TASK DESCRIPTION: Going through the data below, please show each line containing the string "output".

[Opening MATERIALS PROVIDED section]

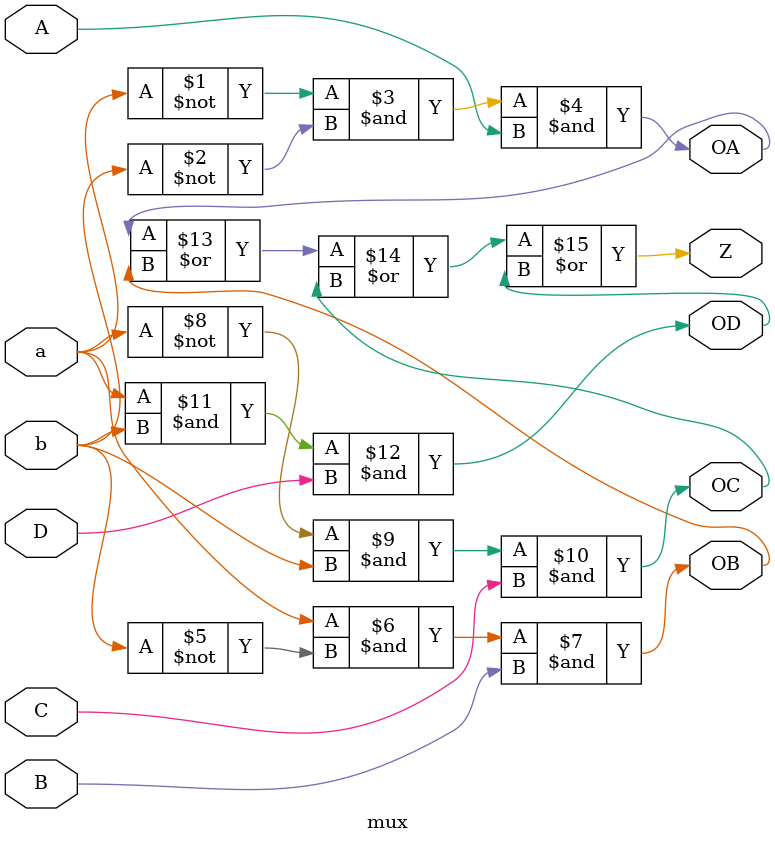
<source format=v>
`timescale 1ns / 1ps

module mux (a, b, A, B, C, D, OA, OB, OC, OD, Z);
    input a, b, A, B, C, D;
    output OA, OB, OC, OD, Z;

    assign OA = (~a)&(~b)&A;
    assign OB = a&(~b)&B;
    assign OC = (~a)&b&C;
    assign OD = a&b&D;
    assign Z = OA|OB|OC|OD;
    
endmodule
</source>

[Closing MATERIALS PROVIDED section]
[Opening MATERIALS PROVIDED section]

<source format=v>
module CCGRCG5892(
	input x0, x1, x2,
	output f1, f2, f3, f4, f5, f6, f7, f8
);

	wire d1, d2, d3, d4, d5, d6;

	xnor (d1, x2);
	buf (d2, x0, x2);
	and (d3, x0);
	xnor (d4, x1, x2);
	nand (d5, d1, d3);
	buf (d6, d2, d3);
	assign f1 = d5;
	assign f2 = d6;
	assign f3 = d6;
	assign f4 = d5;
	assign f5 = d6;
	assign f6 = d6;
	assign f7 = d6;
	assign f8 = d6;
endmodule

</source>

[Closing MATERIALS PROVIDED section]

SOLUTION TO THIS EXERCISE:
    output OA, OB, OC, OD, Z;
	output f1, f2, f3, f4, f5, f6, f7, f8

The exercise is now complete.